Augmedix breaking barriers and crossing borders
What has it been like being involved with Augmedix?
Before joining Augmedix I worked for the Boeing company for 11 years and prior to that General Motors for 6.5 years. But I always wanted to work for a start-up. A start-up is dynamic and offers the opportunity to trial run ideas before implementing them into the business model. The dynamism of a start-up attracted me. I was keen to find something that would put me in the midst of the technological revolution. Augmedix offered me that chance and also gave me the opportunity to exercise my 18 years of experience. And the absolute hook, line and sinker was that Augmedix deals with health care. Technological innovations have just started emerging into the healthcare industry.
There is joy in creating something new. There is a learning curve and I have been pleasantly occupied and busy with Augmedix. The growth from last year to this year has been exponential. With the introduction of proper planning and processes we have been successful in reducing cost and in some areas it fell by 75%.
What are the challenges of melding technological innovation in the doctor-patient interaction? How has it proven to be effective?
Patients come to doctors to seek comfort, refuge and the personalized human value for sharing their cause of distress or disease. Technology can be depersonalizing or functions as a barrier. In the US healthcare system, policymakers introduced a law making digital documentation of doctor-patient interaction mandatory. While this was necessary, it also posed the challenge of diverting doctor’s attention away from patients.
Every startup launches with the goal to resolve an issue. Augmedix was found with the goal to improve doctor-patient interaction.The issue Augmedix was founded on was the gap in the doctor-patient interaction and using technology Augmedix augments somebody in the doctor’s office from Bangladesh, India, Srilanka who assists in digital documentation. Doctors wear the Google glass, which has a built-in video camera and a microphone.The scribe sees what the doctor sees. Scribe can ask any question by typing a text, which the doctors will see in google glass and respond verbally. You must be wondering how the patients feel when they hear that we have augmented a scribe from another part of the world? The good news is that currently we have 97% acceptance by the patients and it’s growing. Now doctors have uninterrupted attention and focus towards the patient. The document specialists (as known as Scribes) have become a part of the caregiving support system. Augmedix helps doctors to become efficient. Doctors are just a command away from accessing necessary information and it enriches the doctor-patient relationship by removing the added pressure of constantly having to refer to a file.
Augmedix has plans to launch offshore consultancy through VR services. What does this entail for the medical industry here?

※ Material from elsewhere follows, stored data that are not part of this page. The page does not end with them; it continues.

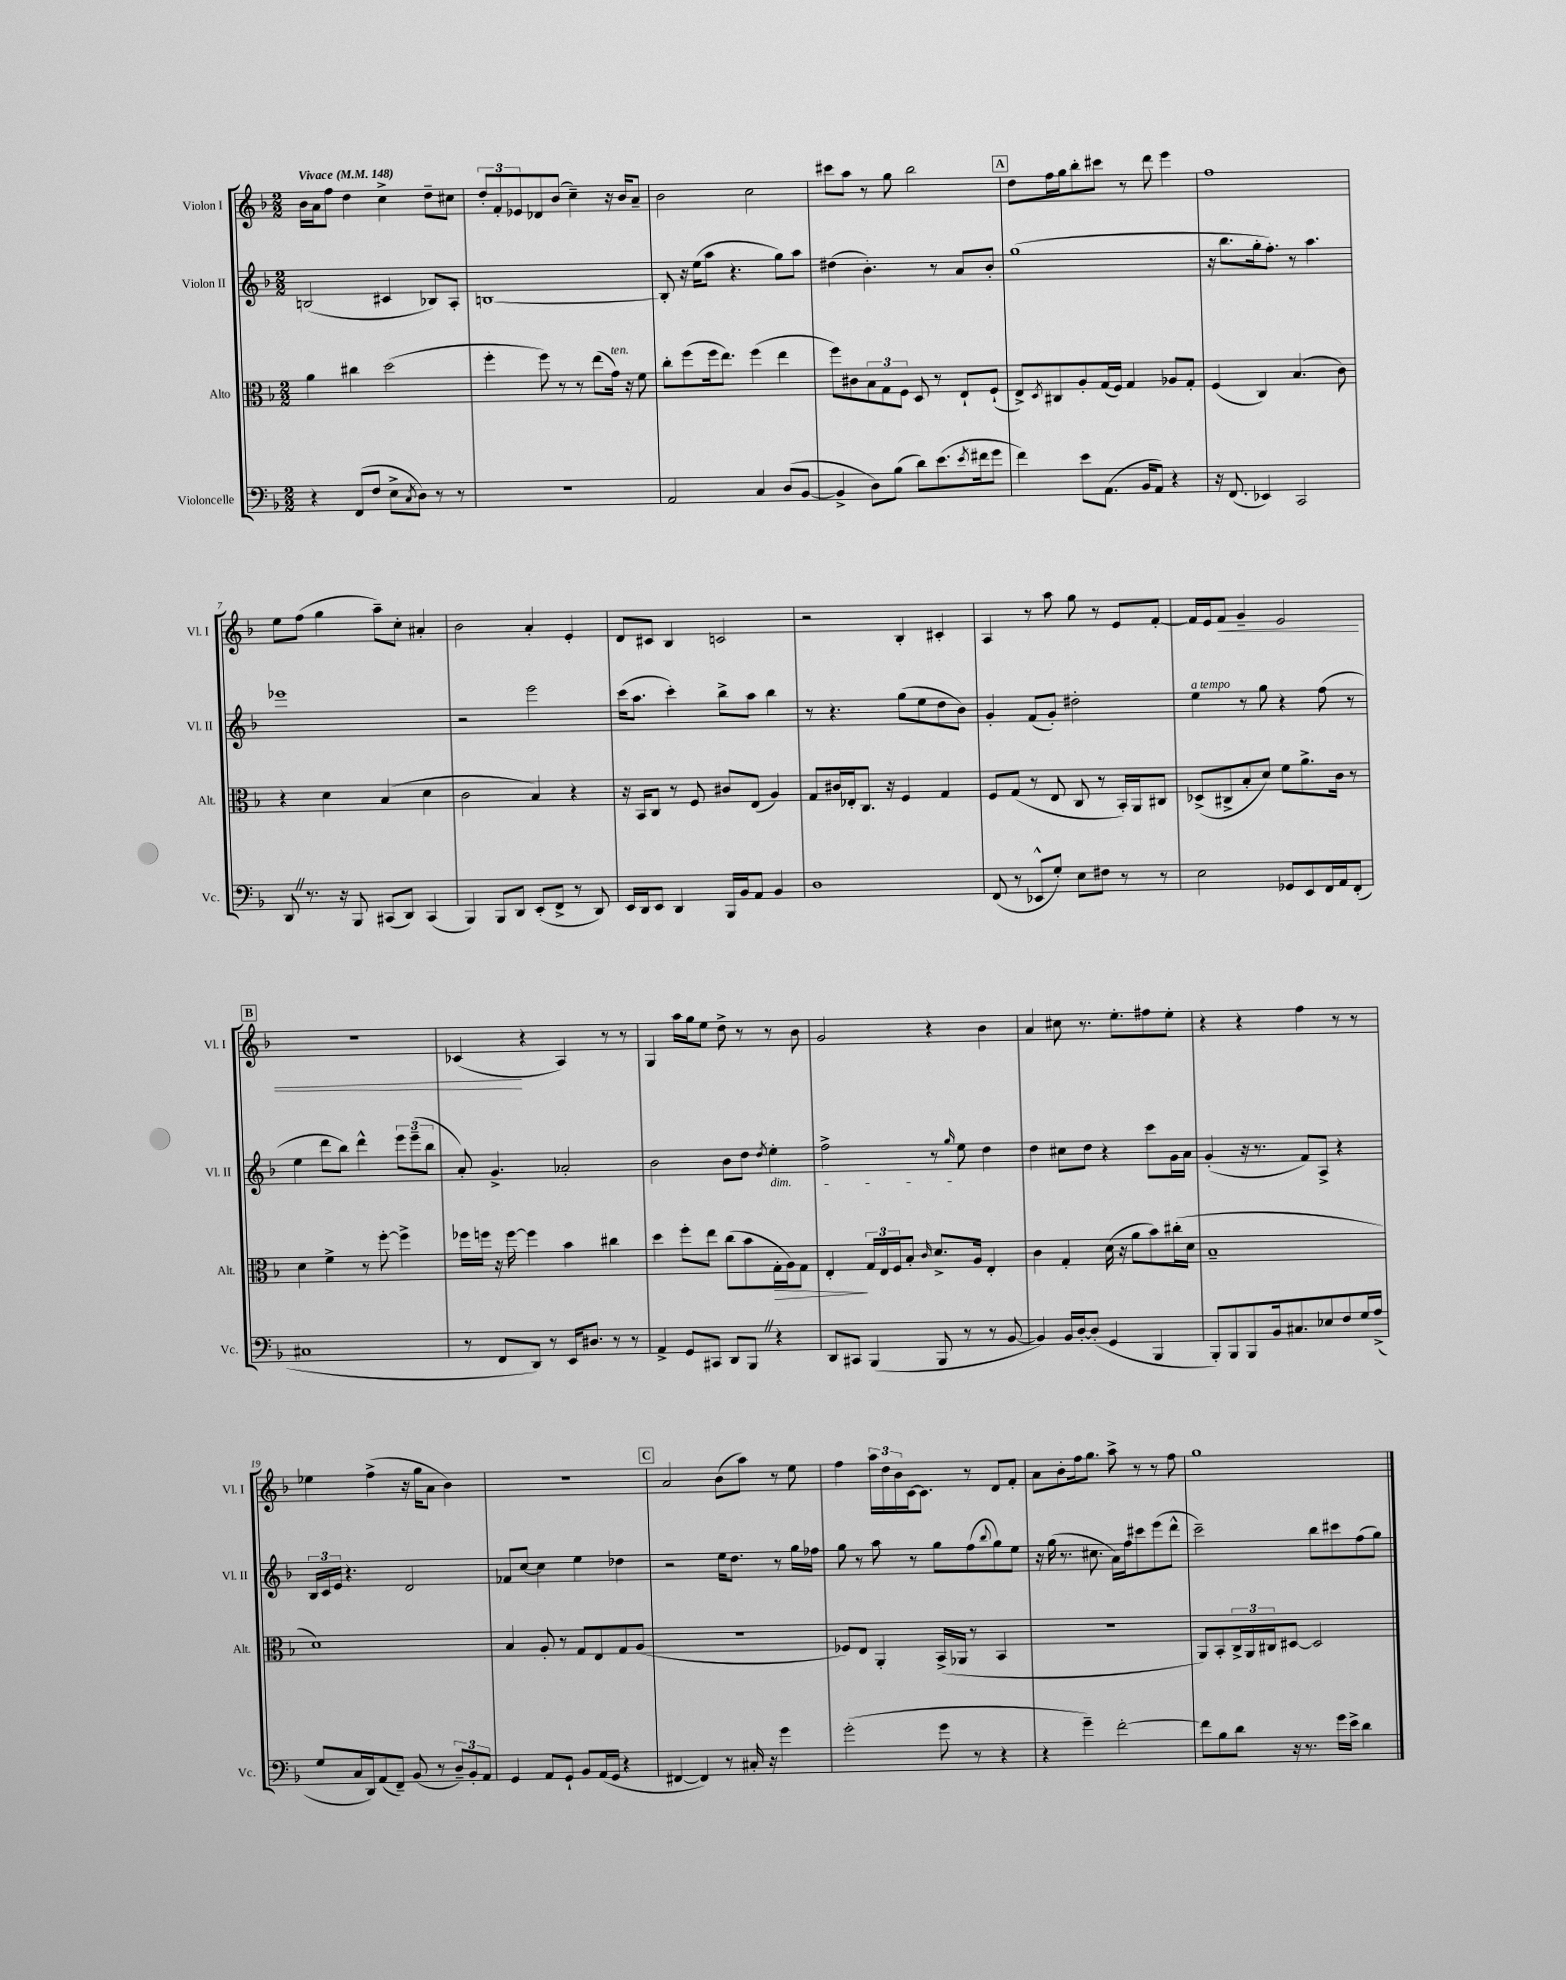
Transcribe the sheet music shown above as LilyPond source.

<<
\new StaffGroup <<
\new Staff = "s0" \with { instrumentName = "Violon I" shortInstrumentName = "Vl. I" } {
    \clef treble \key f \major \numericTimeSignature \time 2/2 \tempo "Vivace" 4 = 148
    bes'16 a'16 f''8 d''4 c''4-> d''8-- cis''8 |
    \tuplet 3/2 { d''8-. f'8-. ees'8 } des'8 bes'8( c''4--) r16 bes'16 a'8-- |
    bes'2 c''2 |
    cis'''8 a''8 r8 g''8 bes''2 |
    \mark \markup { \box "A" } d''8 f''16 g''16 bes''8-. cis'''8 r8 d'''8 e'''4 |
    f''1 |
    e''8 f''8( g''4 a''8--) c''8-. ais'4-. |
    bes'2 a'4-. e'4-. |
    d'8 cis'8 bes4 c'2 |
    r2 bes4-. cis'4-. |
    a4 r8 a''8 g''8 r8 e'8 f'8~-. |
    f'16 e'16 f'8\< g'4-- e'2 |
    \mark \markup { \box "B" } R1 |
    ces'4\!( r4 a4) r8 r8 |
    g4 a''16 g''16 e''8 d''8-> r8 r8 bes'8 |
    g'2 r4 bes'4 |
    a'4 cis''8 r8. e''8.-. fis''8 e''8-. |
    r4 r4 f''4 r8 r8 |
    ees''4 f''4->( r16 g''16 a'8 bes'4) |
    R1 |
    \mark \markup { \box "C" } a'2 bes'8( a''8) r8 e''8 |
    f''4 \tuplet 3/2 { a''16 d''16 bes'16 } c'16~ c'8. r8 d'8 f'8-. |
    a'8 bes'8-. f''16 g''8. a''8-> r8 r8 f''8 |
    g''1 \bar "|." |
}
\new Staff = "s1" \with { instrumentName = "Violon II" shortInstrumentName = "Vl. II" } {
    \clef treble \key f \major \numericTimeSignature \time 2/2
    b2( cis'4 bes8) a8-. |
    b1~ |
    b8-. r16 e''16( a''8 r4. g''8) a''8 |
    dis''4( bes'4.-.) r8 a'8 bes'8-. |
    \mark \markup { \box "A" } g''1( |
    r16 bes''8. g''16-. f''8.-.) r8 a''4. |
    ees'''1 |
    r2 e'''2 |
    c'''16( a''8. c'''4-.) bes''8-> a''8 bes''4 |
    r8 r4. g''8( e''8 d''8 bes'8) |
    g'4-. f'8( g'8-.) dis''2-. |
    e''4^\markup { \italic "a tempo" } r8 g''8 r4 f''8( r8 |
    \mark \markup { \box "B" } e''4 d'''8 bes''8) d'''4-^ \tuplet 3/2 { e'''8 e'''8--( bes''8 } |
    a'8-.) g'4.-> aes'2-. |
    bes'2 bes'8 d''8 \acciaccatura { d''8 } e''4-.\dim |
    f''2-> r8 \grace { g''16 } e''8\! d''4 |
    d''4 cis''8 d''8 r4 c'''8 g'16 a'16 |
    g'4-.( r16 r8. f'8) a8-> r4 |
    \tuplet 3/2 { bes16 c'16 e'16 } r4. d'2 |
    fes'8 c''8~ c''4 e''4 des''4 |
    \mark \markup { \box "C" } r2 e''16 d''8. r8 g''16 fes''16 |
    g''8 r8 a''8 r8 g''8 f''8( \appoggiatura { bes''8 } g''8) e''8 |
    r16 g''16( r8. cis''8. a'16) f''16 cis'''8 e'''8( d'''8-^ |
    c'''2--) bes''8 cis'''8 f''8( g''8) \bar "|." |
}
\new Staff = "s2" \with { instrumentName = "Alto" shortInstrumentName = "Alt." } {
    \clef alto \key f \major \numericTimeSignature \time 2/2
    a'4 cis''4 d''2( |
    f''4-. f''8) r8 r8 e''8( g'16^\markup { \italic "ten." }) r16 f'8 |
    c''8-. f''8( f''16 e''8.) f''4( e''4 |
    f''8) cis'8 \tuplet 3/2 { bes8 g8 f8 } d8 r8 e8-! f8-!( |
    \mark \markup { \box "A" } e8->) \acciaccatura { d8 } cis8 a8-. g16( f16) g4 aes8 g8-. |
    f4( c4) bes4.( c'8) |
    r4 d'4 bes4( d'4 |
    c'2 bes4) r4 |
    r16 bes,16 c8 r8 f8 cis'8 e8( a4) |
    g8 cis'16 ees16-. c8. r16 f4 g4 |
    f8 g8( r8 e8 c8 r8 bes,16-.) a,16 cis8 |
    des8->( cis8-> bes8-. d'8) f'8 a'8.-> c'16 r8 |
    \mark \markup { \box "B" } d'4 f'4-> r8 f''8~-. f''4-> |
    fes''16 f''16 r16 f''16~ f''4 bes'4 cis''4 |
    d''4 f''8-. e''8 c''8( bes'8 g16-.\> a16) g8 |
    e4-.\! \tuplet 3/2 { g16 e16 f16 } bes8-. \grace { c'16 } d'8.-> a16 e4-. |
    c'4 g4-. d'16( r16 a'8 bes'8) cis''16-.( d'16 |
    bes1-- |
    d'1) |
    bes4 a8-. r8 g8 e8 g8 a8( |
    \mark \markup { \box "C" } r1 |
    fes8) e8 a,4-. bes,16->( aes,16 r8 bes,4 |
    R1 |
    a,8) bes,8-. \tuplet 3/2 { c16-> a,16 cis16 } dis8~ dis2 \bar "|." |
}
\new Staff = "s3" \with { instrumentName = "Violoncelle" shortInstrumentName = "Vc." } {
    \clef bass \key f \major \numericTimeSignature \time 2/2
    r4 f,8( f8 e8-> \acciaccatura { c8 } d8) r8 r8 |
    R1 |
    a,2 c4 d8( bes,8~ |
    bes,4-> d8) bes8( d'8) e'8.( \acciaccatura { e'8 } fis'16 g'8 |
    \mark \markup { \box "A" } f'4) e'8 a,8.( bes,16 a,8) r4 |
    r16 f,8.( ees,4) c,2 |
    d,8 \once \override BreathingSign.text = \markup { \musicglyph "scripts.caesura.straight" } \breathe r8. r16 bes,,8 cis,8( d,8) cis,4( |
    bes,,4) bes,,8 d,8 e,8-.( f,8-> r8 d,8) |
    e,16 d,16 e,8 d,4 bes,,16 bes,16 a,8 bes,4 |
    d1 |
    f,8( r8 ees,8-^ g8-.) e8 fis8 r8 r8 |
    e2 ges,8 e,8 f,16 a,16 f,8-.( |
    \mark \markup { \box "B" } cis1 |
    r8 f,8 d,8) r8 e,16 dis8. r8 r8 |
    a,4-> g,8 cis,8 d,8 bes,,8 \once \override BreathingSign.text = \markup { \musicglyph "scripts.caesura.straight" } \breathe r4 |
    d,8 cis,8 bes,,4( bes,,8 r8 r8 bes,8~ |
    bes,4) bes,16 d16~-. d8-.( g,4 bes,,4 |
    bes,,8-.) bes,,8 bes,,8 bes,16 cis8. ees8 f8 g16 a16->( |
    g8 c16 d,16) a,8( f,8--) bes,8( r8 \tuplet 3/2 { d8--) bes,8-. a,8 } |
    g,4 a,8 g,8-! bes,8 a,16( g,16 r4 |
    \mark \markup { \box "C" } fis,4~ fis,4) r8 cis16-. r16 g'4 |
    g'2-.( g'8 r8 r4 |
    r4 g'4--) f'2~-. |
    f'8 bes8 d'8 r16 r8. g'16 e'16-> d'4 \bar "|." |
}
>>
>>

Right now we are focusing on what we are good at and doing it extremely well. As a start-up we want to become profitable by doing one thing very well. And if everything goes well, when we reach our goal of becoming profitable, we plan to focus in growing Bangladesh. We do have a plan to do something in Bangladesh and there are many ideas in the pipeline. Bangladesh is in need of our experience and this will help us to create products and services that will complement the existing healthcare industry in Bangladesh.

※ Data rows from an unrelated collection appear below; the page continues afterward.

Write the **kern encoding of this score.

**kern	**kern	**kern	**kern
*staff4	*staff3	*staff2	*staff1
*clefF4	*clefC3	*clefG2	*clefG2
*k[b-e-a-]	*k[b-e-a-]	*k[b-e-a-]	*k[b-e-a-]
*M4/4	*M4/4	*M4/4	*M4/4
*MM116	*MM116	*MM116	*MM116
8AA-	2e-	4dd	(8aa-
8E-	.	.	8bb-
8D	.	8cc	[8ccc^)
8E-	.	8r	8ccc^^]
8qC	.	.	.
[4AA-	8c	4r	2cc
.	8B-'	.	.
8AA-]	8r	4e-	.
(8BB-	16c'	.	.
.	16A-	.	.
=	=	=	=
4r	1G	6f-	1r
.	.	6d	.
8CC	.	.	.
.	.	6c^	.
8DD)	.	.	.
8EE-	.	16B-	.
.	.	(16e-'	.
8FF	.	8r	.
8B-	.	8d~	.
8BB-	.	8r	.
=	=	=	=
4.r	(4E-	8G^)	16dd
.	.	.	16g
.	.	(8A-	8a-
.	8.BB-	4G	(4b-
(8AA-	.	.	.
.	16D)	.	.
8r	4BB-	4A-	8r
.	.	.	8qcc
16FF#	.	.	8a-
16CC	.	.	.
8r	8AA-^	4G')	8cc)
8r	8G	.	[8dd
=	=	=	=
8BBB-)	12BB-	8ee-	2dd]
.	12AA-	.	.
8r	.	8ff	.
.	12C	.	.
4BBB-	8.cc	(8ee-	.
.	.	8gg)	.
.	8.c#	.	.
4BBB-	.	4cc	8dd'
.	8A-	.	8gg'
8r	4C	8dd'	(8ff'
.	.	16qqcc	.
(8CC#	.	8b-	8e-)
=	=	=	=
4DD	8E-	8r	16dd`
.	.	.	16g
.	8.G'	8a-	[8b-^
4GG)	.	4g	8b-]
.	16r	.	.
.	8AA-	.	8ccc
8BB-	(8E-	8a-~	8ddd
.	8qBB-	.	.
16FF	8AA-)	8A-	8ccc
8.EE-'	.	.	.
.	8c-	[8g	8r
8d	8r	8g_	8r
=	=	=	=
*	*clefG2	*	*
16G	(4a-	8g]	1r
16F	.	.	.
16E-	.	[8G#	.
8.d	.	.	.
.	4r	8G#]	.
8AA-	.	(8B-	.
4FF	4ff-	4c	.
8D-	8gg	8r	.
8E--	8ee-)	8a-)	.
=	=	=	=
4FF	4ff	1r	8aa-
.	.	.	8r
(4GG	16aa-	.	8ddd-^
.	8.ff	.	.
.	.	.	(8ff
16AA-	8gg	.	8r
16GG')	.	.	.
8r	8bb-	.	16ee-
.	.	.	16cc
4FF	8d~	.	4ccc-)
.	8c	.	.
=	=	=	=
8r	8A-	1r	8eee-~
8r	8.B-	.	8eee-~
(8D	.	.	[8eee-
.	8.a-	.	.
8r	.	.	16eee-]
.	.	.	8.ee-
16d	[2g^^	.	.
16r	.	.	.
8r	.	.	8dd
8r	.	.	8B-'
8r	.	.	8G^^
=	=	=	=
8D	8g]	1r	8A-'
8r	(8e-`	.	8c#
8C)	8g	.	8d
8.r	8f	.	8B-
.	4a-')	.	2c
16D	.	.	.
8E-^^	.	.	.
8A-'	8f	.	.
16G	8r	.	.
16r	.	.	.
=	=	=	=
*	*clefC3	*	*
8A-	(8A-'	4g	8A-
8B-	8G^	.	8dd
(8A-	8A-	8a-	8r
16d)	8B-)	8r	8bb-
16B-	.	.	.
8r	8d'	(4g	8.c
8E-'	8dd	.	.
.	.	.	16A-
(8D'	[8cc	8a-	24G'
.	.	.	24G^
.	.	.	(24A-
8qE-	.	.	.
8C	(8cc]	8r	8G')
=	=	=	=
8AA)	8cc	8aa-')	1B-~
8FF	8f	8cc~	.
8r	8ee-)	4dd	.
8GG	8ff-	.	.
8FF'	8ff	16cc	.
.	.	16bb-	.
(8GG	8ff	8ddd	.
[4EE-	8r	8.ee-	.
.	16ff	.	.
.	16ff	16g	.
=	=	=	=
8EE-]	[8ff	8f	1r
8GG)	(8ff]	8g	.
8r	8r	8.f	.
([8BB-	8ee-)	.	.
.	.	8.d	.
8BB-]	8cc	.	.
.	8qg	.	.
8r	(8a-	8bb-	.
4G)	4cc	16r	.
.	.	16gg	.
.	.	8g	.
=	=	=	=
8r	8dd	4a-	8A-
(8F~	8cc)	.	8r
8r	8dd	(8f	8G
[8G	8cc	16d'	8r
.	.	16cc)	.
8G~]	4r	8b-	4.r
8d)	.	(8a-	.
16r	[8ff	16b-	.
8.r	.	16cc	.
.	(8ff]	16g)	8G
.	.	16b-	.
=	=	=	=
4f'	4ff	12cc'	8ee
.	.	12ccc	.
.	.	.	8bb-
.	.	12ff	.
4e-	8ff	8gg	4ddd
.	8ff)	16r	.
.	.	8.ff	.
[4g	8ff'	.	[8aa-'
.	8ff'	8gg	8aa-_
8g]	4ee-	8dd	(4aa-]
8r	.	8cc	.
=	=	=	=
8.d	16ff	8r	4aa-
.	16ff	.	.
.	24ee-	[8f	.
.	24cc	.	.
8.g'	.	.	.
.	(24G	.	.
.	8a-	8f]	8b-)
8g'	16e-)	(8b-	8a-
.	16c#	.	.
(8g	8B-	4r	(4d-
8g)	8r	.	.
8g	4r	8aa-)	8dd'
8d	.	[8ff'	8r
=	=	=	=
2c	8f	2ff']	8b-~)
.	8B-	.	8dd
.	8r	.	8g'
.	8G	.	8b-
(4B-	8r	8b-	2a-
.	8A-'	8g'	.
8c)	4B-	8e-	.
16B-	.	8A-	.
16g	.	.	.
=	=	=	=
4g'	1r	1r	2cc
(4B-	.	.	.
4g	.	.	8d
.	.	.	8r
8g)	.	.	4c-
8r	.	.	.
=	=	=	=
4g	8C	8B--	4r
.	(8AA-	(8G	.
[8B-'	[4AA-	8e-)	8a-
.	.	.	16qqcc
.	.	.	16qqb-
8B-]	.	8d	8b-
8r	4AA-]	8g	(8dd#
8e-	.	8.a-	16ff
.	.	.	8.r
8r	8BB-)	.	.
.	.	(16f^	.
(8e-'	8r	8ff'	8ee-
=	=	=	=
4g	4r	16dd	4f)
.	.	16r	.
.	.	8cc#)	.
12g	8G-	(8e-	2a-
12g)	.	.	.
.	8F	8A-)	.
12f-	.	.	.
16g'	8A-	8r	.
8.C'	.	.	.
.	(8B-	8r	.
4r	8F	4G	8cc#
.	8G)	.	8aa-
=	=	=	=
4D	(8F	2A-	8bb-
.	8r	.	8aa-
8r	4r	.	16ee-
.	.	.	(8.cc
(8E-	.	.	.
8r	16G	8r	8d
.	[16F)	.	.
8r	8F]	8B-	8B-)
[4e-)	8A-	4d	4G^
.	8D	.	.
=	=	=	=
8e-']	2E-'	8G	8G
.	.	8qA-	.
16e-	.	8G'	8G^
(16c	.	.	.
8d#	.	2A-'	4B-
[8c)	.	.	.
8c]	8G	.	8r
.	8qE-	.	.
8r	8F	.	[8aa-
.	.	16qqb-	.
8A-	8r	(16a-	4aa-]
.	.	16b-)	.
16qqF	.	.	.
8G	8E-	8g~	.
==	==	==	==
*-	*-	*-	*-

There is a vision to use artificial intelligence (AI) to train scribes faster and to supercharge scribe productivity. Has this initiative begun? What is the process of introducing AI into the scribing procedure?
Earlier this year we have launched our AI activity with a small group of engineers, both in Bangladesh and in the US. Their goal is to increase the efficiency of our scribes by incorporating AI. We think AI will never replace the scribes but will help us to improve their efficiency. Currently there are 1 million doctors in USA. If 25% of them use Augmedix or any other service, that’s 250,000 people working as scribes. Today one scribe works with only one doctor, but if we can develop an AI based tool which can assist the scribe, then each scribe will be able to work with multiple doctors. We have speech-to-text tools which works well when there is only one speaker, but as soon as multiple people speak it gets garbled. We are trying to develop a tool which will be able to correctly transcribe the speech of multiple speakers. We will use this tool to increase scribe efficiency. The tool will be transcribing and the scribe will edit the text. We have partnered with a technological giant – to develop the tool.
What are the future plans for taking Augmedix forward?
We will need 7000 scribes from around the world in 2021. The biggest challenge in Bangladesh is the language barrier. We provide services to US doctors and patients. So English becomes a hurdle, while typing becomes the second challenge to overcome. Every year hundreds of thousands of students graduate from 100 plus universities. I am hopeful that we will be able to find the right resources.
Augmedix is still in the first leg of its journey, so the name is slowly but surely creating a buzz. Perhaps one of our key challenges is that we work at night, but we also provide facilities like complimentary dinner and drop-off service to ensure comfort and safety of our employees. We operate round the clock with the scribes working at night. Bangladesh is the backbone for Augmedix offering real-time support.
Augmedix is bringing Silicon Valley culture to Bangladesh. We are offering a great opportunity to our young Scribes who want to work with US doctors and experience the US culture. The grooming that scribes receive at Augmedix will instill confidence in them and give them an edge in the marketplace, and young emerging adults of Bangladesh need to take advantage of it.